Mar8Virtual12:00pm - 1:00pm
Dr. Feng Liang
Associate Professor at the Department of Statistics, University of Illinois at Urbana-Champaign
Title: Learning Topic Models: Identifiability and Rate of Convergence
Abstract: Topic models provide a useful text-mining tool for learning, extracting, and discovering latent structures in large text corpora. Although a plethora of algorithms have been proposed for topic modeling, little work is done to study the statistical accuracy of the estimated structures.

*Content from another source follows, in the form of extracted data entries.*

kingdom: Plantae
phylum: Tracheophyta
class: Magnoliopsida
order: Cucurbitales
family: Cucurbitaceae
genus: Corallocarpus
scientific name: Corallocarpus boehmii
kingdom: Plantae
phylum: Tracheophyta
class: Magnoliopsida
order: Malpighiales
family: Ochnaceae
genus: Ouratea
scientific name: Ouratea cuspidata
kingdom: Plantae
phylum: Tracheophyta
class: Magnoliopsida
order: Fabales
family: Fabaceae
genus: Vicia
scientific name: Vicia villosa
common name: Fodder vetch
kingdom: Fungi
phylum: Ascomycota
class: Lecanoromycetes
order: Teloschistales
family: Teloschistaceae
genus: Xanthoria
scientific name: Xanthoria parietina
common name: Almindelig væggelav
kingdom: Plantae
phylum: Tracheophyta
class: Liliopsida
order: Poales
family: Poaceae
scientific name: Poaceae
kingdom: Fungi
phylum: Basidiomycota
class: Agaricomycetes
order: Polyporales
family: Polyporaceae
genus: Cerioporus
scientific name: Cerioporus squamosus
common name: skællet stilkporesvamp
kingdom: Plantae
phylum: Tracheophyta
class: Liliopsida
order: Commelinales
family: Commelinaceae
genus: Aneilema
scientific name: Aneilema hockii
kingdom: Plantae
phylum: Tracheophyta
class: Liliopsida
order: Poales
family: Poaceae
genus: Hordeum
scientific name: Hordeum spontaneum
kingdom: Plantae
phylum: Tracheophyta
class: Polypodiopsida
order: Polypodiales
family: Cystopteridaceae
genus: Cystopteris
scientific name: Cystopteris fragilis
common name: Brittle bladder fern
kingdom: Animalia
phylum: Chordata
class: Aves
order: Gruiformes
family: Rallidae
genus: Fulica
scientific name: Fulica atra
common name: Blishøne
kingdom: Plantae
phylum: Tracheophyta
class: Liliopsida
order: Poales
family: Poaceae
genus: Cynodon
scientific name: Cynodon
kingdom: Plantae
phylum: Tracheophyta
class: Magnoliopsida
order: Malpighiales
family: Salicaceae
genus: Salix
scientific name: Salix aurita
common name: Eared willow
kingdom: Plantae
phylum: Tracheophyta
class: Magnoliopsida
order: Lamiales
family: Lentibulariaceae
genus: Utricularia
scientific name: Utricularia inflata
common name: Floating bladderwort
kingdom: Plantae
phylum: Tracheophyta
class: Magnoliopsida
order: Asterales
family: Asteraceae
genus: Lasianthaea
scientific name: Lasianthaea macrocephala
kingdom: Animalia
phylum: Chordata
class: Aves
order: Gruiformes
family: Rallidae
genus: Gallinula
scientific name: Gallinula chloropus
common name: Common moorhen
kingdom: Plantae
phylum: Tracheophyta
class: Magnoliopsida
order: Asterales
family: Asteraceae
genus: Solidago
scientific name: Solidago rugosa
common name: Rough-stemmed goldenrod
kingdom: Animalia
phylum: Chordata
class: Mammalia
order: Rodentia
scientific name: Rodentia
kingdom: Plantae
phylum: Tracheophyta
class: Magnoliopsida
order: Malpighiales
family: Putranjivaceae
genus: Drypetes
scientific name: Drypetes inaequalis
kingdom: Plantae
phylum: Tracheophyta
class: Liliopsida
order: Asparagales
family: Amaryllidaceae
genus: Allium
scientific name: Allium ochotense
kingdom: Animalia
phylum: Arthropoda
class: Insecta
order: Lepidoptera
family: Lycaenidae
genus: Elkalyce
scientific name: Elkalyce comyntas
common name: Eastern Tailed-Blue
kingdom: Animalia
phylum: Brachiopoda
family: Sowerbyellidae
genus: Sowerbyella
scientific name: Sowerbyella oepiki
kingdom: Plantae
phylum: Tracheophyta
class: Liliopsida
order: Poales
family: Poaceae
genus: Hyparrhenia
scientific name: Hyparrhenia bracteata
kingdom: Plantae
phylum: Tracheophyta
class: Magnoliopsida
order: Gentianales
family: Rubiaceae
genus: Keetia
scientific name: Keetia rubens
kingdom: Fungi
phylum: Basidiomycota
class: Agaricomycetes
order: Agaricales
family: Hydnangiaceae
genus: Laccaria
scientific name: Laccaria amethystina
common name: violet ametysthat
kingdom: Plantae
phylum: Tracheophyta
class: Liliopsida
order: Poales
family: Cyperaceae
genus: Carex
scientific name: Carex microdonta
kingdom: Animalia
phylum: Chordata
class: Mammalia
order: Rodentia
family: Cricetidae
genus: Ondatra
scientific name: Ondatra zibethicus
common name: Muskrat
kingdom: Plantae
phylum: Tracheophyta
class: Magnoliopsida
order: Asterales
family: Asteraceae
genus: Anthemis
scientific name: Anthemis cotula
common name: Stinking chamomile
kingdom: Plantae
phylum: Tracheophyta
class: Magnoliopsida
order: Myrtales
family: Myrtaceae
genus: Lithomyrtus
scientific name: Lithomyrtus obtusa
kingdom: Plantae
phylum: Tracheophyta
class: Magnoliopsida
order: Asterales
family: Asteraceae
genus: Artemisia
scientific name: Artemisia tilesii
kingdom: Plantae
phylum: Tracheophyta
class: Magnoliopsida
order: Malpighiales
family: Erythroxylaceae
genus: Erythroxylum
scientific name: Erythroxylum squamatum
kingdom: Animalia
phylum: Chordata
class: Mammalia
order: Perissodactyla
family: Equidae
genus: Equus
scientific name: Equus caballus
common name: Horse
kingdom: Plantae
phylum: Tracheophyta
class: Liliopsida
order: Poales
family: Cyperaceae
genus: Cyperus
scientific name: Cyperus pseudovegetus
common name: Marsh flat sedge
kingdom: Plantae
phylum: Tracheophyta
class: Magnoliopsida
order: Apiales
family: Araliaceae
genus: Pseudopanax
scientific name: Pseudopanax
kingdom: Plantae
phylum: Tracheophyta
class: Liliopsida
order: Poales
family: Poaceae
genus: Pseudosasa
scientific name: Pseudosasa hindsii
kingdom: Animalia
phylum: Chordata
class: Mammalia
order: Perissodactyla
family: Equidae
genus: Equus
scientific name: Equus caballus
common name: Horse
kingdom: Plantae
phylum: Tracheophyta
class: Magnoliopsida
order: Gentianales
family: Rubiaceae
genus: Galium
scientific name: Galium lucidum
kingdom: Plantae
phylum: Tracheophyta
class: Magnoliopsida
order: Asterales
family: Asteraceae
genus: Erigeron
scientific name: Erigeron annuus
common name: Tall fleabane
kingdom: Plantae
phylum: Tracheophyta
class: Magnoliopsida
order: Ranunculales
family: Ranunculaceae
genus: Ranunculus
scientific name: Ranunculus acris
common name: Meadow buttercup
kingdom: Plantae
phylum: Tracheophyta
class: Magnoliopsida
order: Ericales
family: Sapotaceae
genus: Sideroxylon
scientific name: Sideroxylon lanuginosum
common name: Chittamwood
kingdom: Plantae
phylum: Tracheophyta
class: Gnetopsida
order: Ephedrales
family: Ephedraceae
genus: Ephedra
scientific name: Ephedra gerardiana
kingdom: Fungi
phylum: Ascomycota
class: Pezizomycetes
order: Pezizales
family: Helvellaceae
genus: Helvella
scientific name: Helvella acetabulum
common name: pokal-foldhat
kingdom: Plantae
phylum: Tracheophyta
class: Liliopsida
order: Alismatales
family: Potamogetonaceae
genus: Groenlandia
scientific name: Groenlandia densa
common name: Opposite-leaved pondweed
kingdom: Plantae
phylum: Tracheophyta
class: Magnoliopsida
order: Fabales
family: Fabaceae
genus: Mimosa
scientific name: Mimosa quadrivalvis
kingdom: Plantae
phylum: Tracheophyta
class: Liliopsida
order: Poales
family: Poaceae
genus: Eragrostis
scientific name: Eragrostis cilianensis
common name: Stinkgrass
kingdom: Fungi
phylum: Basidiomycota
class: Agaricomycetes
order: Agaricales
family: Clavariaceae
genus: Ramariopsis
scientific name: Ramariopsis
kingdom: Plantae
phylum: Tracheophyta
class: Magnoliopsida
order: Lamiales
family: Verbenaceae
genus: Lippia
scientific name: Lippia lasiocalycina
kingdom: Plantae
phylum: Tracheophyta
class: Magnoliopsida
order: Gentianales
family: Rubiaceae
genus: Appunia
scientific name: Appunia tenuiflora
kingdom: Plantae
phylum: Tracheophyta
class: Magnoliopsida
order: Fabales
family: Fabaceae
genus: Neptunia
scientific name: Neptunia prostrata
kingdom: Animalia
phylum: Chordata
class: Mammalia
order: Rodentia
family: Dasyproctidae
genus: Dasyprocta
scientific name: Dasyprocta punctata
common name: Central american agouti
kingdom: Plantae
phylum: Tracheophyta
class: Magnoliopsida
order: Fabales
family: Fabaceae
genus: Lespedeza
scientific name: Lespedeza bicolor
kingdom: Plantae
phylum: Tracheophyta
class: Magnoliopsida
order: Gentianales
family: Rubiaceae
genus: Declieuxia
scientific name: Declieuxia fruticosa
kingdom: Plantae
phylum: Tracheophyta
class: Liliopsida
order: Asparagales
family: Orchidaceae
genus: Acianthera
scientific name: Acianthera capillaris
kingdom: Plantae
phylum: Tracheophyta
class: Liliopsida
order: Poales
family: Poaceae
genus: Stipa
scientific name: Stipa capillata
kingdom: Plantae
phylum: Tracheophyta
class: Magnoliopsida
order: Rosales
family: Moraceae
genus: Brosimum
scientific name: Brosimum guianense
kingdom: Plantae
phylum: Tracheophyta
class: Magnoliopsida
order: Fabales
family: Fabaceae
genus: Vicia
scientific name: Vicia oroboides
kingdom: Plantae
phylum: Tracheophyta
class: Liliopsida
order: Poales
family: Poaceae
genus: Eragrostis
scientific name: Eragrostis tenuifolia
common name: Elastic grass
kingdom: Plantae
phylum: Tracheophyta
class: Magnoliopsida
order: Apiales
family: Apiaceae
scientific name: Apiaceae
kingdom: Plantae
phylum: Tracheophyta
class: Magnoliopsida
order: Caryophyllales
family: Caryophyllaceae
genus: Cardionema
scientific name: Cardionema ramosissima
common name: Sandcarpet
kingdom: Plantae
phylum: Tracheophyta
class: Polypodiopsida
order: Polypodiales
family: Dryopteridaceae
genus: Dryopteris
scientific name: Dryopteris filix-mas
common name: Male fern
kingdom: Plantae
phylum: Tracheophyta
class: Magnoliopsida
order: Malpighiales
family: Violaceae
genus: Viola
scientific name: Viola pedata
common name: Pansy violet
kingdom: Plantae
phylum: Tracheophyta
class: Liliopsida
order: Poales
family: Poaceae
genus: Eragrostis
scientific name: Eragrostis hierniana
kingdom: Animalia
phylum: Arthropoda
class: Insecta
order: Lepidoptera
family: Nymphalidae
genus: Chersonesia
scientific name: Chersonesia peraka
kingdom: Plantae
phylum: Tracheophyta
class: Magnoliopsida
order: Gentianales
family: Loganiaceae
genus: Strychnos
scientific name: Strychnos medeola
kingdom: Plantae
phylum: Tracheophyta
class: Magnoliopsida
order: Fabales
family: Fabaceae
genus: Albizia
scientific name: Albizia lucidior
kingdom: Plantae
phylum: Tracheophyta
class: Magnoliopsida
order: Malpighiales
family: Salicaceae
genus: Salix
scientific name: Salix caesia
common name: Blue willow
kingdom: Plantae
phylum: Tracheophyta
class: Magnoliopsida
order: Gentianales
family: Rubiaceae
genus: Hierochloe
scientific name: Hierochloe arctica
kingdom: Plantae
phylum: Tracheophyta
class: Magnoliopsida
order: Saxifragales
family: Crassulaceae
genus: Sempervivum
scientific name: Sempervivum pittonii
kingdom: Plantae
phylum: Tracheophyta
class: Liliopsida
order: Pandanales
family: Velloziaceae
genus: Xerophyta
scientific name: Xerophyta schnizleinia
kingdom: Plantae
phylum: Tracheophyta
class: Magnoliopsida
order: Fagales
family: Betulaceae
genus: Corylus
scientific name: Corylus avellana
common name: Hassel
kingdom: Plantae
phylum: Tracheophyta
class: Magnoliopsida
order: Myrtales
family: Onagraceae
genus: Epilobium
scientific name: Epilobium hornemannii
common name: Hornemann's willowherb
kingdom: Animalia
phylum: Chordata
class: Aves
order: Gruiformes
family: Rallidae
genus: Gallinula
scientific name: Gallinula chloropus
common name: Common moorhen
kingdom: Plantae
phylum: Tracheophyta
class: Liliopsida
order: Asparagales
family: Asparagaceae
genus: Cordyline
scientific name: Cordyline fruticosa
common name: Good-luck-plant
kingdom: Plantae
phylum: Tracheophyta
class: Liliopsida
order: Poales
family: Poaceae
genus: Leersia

In this paper, we propose an MLE of latent topics based on an integrated likelihood. We further introduce a new set of conditions for topic model identifiability, which are weaker than conditions that reply to the existence of anchor words. In addition, we study the estimation consistency and establish the convergence rate of the proposed estimator. Our algorithm, which is an application of the EM algorithm, is demonstrated to have competitive performance through simulation studies and a real application.
This is based on joint work with Yinyin Chen, Shishuang He, and Yun Yang.